> **Work required**
Copy the lines below exactly. No picture goes into the copy.

Source texts of formatted documents:

--- START ---

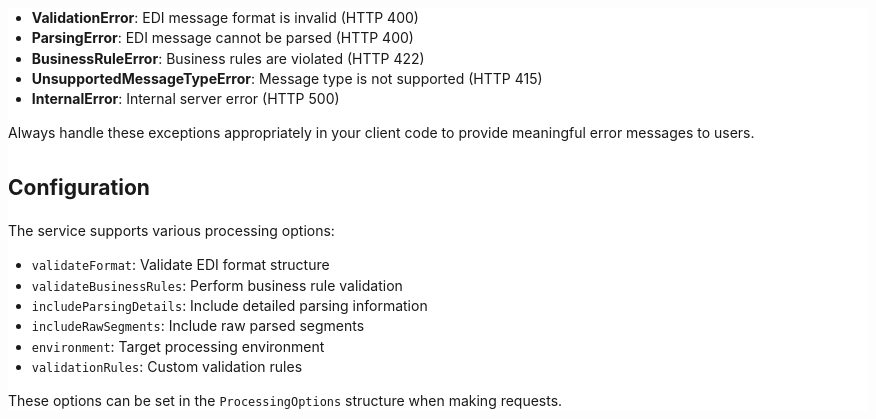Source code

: - **ValidationError**: EDI message format is invalid (HTTP 400)
- **ParsingError**: EDI message cannot be parsed (HTTP 400)
- **BusinessRuleError**: Business rules are violated (HTTP 422)
- **UnsupportedMessageTypeError**: Message type is not supported (HTTP 415)
- **InternalError**: Internal server error (HTTP 500)

Always handle these exceptions appropriately in your client code to provide meaningful error messages to users.

## Configuration

The service supports various processing options:

- `validateFormat`: Validate EDI format structure
- `validateBusinessRules`: Perform business rule validation
- `includeParsingDetails`: Include detailed parsing information
- `includeRawSegments`: Include raw parsed segments
- `environment`: Target processing environment
- `validationRules`: Custom validation rules

These options can be set in the `ProcessingOptions` structure when making requests.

--- END ---

> **Response**
Source code

: - **ValidationError**: EDI message format is invalid (HTTP 400)
- **ParsingError**: EDI message cannot be parsed (HTTP 400)
- **BusinessRuleError**: Business rules are violated (HTTP 422)
- **UnsupportedMessageTypeError**: Message type is not supported (HTTP 415)
- **InternalError**: Internal server error (HTTP 500)

Always handle these exceptions appropriately in your client code to provide meaningful error messages to users.

## Configuration

The service supports various processing options:

- `validateFormat`: Validate EDI format structure
- `validateBusinessRules`: Perform business rule validation
- `includeParsingDetails`: Include detailed parsing information
- `includeRawSegments`: Include raw parsed segments
- `environment`: Target processing environment
- `validationRules`: Custom validation rules

These options can be set in the `ProcessingOptions` structure when making requests.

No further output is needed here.